====== Records for this exercise ======

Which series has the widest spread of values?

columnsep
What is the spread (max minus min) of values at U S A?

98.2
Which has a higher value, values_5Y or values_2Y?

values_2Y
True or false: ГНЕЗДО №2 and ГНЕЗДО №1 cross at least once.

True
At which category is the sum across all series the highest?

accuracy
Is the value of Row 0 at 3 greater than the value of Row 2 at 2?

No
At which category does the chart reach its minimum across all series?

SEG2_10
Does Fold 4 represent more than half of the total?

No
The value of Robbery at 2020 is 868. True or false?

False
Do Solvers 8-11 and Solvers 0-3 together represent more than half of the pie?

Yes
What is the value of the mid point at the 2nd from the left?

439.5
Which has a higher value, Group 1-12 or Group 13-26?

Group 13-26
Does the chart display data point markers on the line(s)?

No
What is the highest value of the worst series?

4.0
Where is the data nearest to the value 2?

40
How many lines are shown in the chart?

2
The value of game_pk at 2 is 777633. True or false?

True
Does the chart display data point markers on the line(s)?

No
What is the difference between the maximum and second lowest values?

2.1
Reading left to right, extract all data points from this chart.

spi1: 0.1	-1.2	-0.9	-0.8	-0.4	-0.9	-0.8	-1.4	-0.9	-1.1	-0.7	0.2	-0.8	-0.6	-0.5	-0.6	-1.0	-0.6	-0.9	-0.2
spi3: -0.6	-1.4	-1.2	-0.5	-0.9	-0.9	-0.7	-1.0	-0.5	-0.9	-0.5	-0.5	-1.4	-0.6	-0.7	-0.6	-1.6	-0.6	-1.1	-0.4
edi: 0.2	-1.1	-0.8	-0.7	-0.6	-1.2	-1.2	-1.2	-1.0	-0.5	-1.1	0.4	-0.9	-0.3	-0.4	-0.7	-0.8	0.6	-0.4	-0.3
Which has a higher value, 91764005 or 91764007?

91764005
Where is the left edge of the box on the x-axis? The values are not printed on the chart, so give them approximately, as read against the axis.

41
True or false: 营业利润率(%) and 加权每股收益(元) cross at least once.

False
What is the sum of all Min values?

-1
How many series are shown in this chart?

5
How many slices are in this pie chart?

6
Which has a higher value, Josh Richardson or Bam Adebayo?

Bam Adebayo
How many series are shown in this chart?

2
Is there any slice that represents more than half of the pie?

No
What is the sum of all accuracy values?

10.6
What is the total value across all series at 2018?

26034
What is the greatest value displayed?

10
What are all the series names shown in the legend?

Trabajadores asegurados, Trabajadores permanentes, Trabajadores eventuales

======

Prompt:
Give the number of lines in the listing above that contain the string "category", with case counting. Reply with the number alone.

Written response:
2